On Thursday 26 April 2012 06:34:43 Thierry Reding wrote:
For reference, see sd_change_freq() in drivers/mmc/mmc.c.
yes, that shows what we're talking about. int sd_change_freq(struct mmc *mmc) { ... stack vars ... int err; ALLOC_CACHE_ALIGN_BUFFER(uint, scr, 2); struct mmc_data data; int timeout; ... stack vars ... ... data.dest = (char *)scr; data.blocksize = 8; data.blocks = 1; data.flags = MMC_DATA_READ; err = mmc_send_cmd(mmc, &cmd, &data); ...
static int mmc_send_cmd(struct mmc *mmc, struct mmc_cmd *cmd, struct mmc_data *data) { ... if (data->flags & MMC_DATA_READ) { if ((uintptr_t)data->dest & (ARCH_DMA_MINALIGN - 1)) printf("Warning: unaligned read from %p " "may fail\n", data->dest); invalidate_dcache_range((ulong)data->dest, (ulong)data->dest + data->blocks * data->blocksize); } ...

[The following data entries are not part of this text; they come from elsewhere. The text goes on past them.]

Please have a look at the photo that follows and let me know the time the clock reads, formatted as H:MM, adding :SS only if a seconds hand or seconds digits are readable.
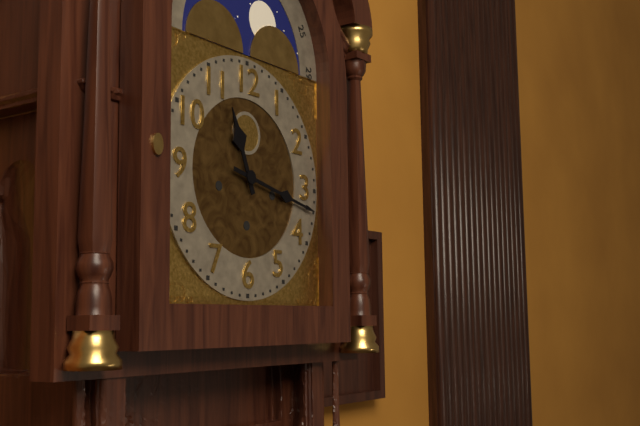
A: 11:17
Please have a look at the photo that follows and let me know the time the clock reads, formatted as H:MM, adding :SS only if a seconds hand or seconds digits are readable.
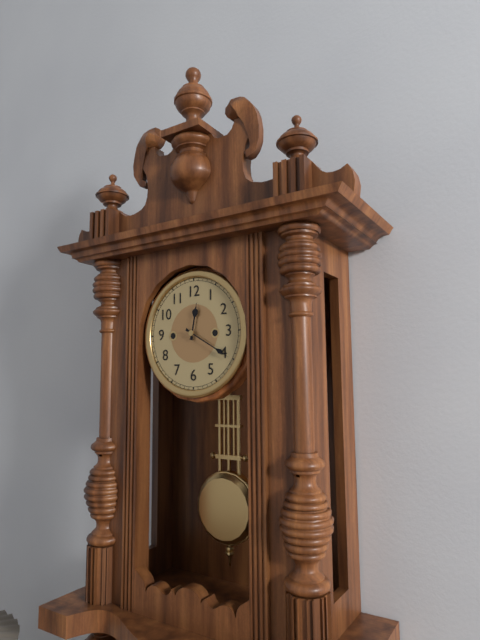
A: 12:20
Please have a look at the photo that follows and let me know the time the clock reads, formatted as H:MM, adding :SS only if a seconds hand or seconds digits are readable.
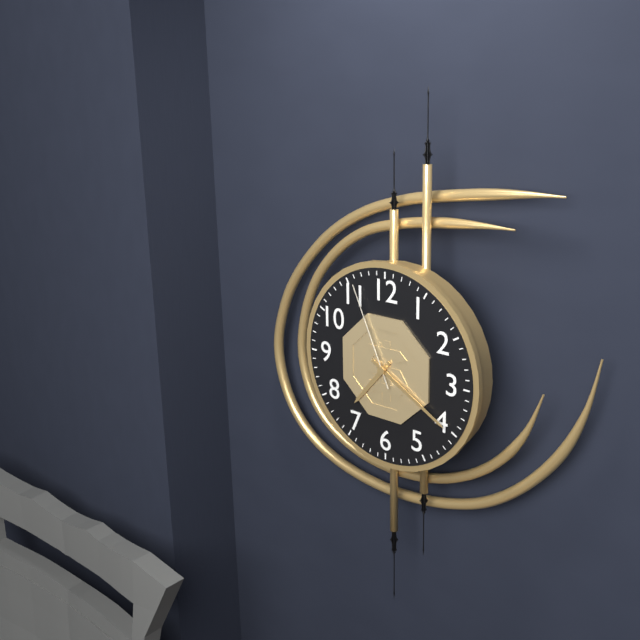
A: 7:20:56
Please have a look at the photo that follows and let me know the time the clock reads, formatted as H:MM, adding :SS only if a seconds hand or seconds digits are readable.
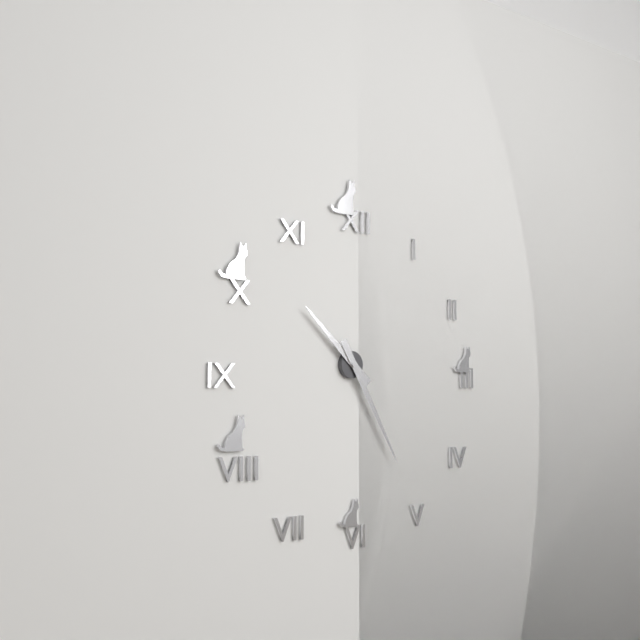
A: 10:25
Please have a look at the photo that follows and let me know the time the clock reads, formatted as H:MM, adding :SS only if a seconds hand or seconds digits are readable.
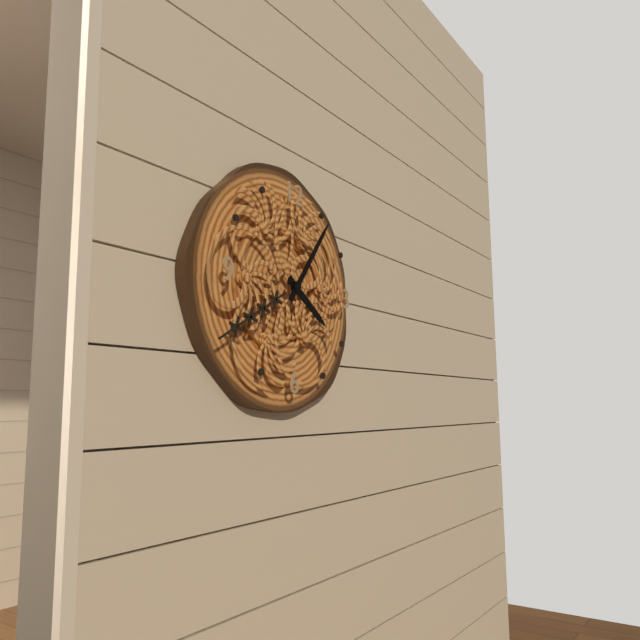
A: 4:06
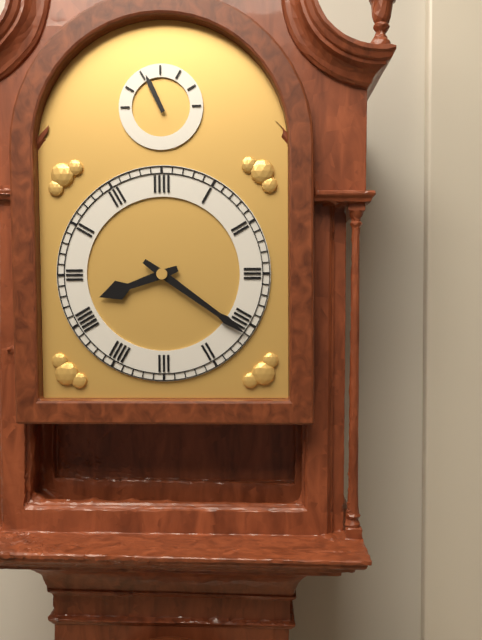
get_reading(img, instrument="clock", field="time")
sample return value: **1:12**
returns **8:21**
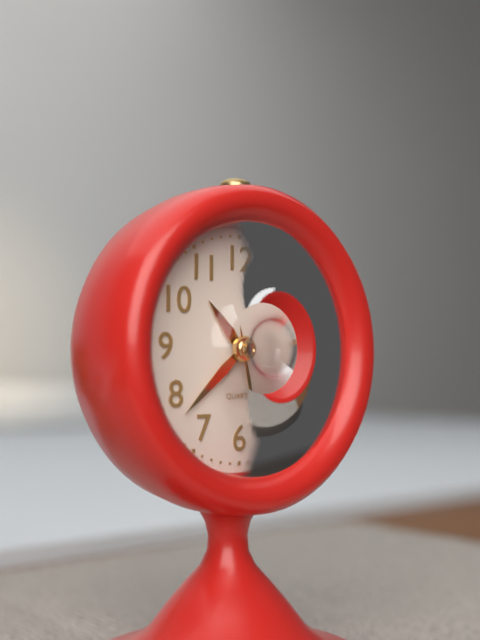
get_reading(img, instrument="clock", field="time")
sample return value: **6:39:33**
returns **10:38:28**
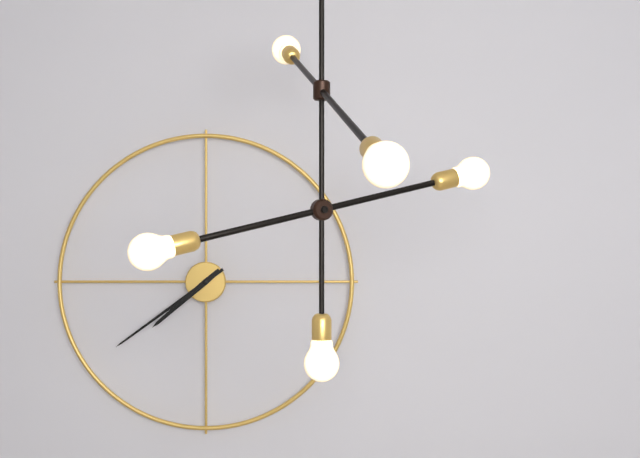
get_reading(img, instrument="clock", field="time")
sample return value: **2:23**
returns **7:39**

so what invalidate_dcache_range() will invalidate is from &scr and 8 bytes after that. the higher layers make sure &scr is aligned properly, but not that it spans a full cache line. so if the stack layout is: [random stuff] 0x100 [scr[0]] 0x104 [scr[1]] 0x108 [err] 0x10a [timeout] [more stuff]
this implicitly invalidates [err] and [timeout] and more stuff. by you forcibly rounding up the length, you no longer get a warning, but you still (silently) blew away those variables from cache possibly losing changes that weren't written back to external memory yet.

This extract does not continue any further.